Not that these candidates were mediocre, Gary reflected, not in the least. Each was the result of four generations of selecting sperm and eggs from the world’s brightest and healthiest donors – physically, mentally, and socially fit for living out their lives in a generational starship. Similarly for the hundred and eighty thousand frozen zygotes that would be on the starship, except those were selected to be wide-ranging in attributes that were hoped appropriate for actually colonizing New Earth when the starship arrives there about three centuries from now.
Asako Komiyama represented Asian sectors of the World Federation and was hung-up on making certain that the teenager at least had an Asian surname, as if surnames meant much today in identifying a person’s ancient lineage.
As he considered their viewpoints and how they could be mollified, Gary discovered that his breakfast bowl was empty. He couldn’t remember tasting the oatmeal and raisins.
He checked the time and interrupted Arielle’s conversation. “Time to go, sweetie. Brush your teeth and I’ll ride the elevator down with you.”
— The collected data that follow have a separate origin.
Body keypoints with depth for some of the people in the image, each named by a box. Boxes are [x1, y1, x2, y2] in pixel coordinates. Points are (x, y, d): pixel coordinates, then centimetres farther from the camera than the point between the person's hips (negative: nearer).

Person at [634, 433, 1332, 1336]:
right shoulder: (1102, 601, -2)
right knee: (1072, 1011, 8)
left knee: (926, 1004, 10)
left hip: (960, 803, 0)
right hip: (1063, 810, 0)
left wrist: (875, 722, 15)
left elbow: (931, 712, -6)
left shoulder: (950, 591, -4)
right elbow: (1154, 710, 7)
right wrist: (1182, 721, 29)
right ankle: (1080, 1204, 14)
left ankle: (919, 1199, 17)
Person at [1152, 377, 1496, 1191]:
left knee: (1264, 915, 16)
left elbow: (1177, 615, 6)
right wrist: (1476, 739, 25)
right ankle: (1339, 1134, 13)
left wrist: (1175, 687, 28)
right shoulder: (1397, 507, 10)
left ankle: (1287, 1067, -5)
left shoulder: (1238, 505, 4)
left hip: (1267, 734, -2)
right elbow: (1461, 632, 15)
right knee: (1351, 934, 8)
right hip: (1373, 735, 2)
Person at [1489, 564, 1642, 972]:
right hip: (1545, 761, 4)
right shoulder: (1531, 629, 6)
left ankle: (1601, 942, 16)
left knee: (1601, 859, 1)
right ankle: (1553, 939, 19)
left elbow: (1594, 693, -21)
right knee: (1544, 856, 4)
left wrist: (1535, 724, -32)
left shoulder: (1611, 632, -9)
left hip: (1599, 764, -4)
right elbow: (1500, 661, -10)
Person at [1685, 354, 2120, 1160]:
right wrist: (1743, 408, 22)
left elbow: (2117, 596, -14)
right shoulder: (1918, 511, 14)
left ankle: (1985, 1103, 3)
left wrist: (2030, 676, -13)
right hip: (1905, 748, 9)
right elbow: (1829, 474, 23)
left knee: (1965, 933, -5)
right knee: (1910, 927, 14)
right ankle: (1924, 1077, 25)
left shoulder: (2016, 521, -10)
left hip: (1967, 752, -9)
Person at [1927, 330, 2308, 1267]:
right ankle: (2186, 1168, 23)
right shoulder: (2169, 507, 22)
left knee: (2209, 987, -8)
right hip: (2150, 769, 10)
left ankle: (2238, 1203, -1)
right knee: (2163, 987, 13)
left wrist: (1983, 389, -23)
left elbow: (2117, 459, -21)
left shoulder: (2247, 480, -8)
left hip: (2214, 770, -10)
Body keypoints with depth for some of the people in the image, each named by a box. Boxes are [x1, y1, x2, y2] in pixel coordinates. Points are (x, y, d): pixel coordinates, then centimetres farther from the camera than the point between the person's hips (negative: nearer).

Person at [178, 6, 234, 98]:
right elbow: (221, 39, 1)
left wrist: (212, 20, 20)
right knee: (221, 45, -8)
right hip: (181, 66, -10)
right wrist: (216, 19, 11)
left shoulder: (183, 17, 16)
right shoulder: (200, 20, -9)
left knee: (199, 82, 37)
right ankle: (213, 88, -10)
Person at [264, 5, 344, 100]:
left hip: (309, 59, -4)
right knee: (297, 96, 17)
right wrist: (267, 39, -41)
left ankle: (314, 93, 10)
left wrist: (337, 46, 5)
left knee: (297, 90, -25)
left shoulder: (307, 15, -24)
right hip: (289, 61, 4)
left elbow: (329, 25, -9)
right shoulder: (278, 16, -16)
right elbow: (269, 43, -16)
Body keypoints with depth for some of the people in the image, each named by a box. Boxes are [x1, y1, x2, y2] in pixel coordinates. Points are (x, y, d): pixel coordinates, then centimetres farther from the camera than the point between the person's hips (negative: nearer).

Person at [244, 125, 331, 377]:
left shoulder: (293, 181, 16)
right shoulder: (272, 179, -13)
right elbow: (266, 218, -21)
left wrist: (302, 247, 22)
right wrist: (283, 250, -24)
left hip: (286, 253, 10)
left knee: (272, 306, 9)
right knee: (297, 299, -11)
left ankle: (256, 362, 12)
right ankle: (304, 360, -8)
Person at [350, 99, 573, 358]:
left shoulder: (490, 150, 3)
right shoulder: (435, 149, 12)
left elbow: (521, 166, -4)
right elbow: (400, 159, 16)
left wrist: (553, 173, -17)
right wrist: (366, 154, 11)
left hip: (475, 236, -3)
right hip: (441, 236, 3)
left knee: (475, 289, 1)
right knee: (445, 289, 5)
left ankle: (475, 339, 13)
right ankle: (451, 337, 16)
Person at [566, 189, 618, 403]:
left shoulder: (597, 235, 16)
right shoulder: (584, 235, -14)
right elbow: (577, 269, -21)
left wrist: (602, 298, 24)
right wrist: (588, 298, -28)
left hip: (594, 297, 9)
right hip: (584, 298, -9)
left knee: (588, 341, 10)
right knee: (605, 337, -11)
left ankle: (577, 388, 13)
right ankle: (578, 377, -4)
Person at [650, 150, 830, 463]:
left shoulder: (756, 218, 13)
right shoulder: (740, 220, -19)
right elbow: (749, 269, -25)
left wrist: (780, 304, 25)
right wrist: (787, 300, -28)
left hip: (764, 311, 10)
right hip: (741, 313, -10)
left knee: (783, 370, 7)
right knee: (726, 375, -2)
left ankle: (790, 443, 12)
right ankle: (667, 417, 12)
Arielle glanced up with a slight sneer on her face. “Got to go, Karen. See you in math.” With that, Arielle grabbed up her e-pad, gave it a toss, and caught it deftly just as it finished folding itself back up. She was through the bathroom door before Gary managed to get to his feet. He wanted to remember being that young and perky, but at this particular moment, no such memory came to him.
Grudgingly, Gary picked up Arielle’s dishes with his own and put them in the kitchen sink where he gave them a quick rinse before retreating to the master bathroom. After relieving himself, brushing his teeth, and retrieving his dark green FSA suitcoat from the hall closet, he joined Arielle at the door to their apartment where she was fussing with her too-tight and too-revealing black and floral leggings. Together they walked out into the long and mostly unadorned corridor. Only two framed prints remained hanging on the putty-grey walls, and both of those sported graffiti.
They waited only a few moments at the down-elevator door before a car arrived. It was empty since they lived just two floors below the highest occupied level. The trip down included countless stops, but that was normal. By the time they reached street level, the down-elevator car was crowded and reeked with a potpourri of colognes. Gary gave Arielle a kiss on top of her head, squeezed out of the elevator, and walked past a sexually ambiguous couple waiting for an up-elevator. Behind him, the doors slid closed and the down-elevator continued to the subway station below.
Gary walked through the lobby with its smoked-glass walls decorated with sconces brandishing fresh flowers, and out into the bright early morning sun and crystal-blue clear skies. His eyes scanned the curb looking for an empty street pod to ride to work.
Dr. Esteban didn’t see the crow swooping toward him from behind. It was a drone. The explosion pulverized Gary’s head. Bits of skull were found 20 meters distant.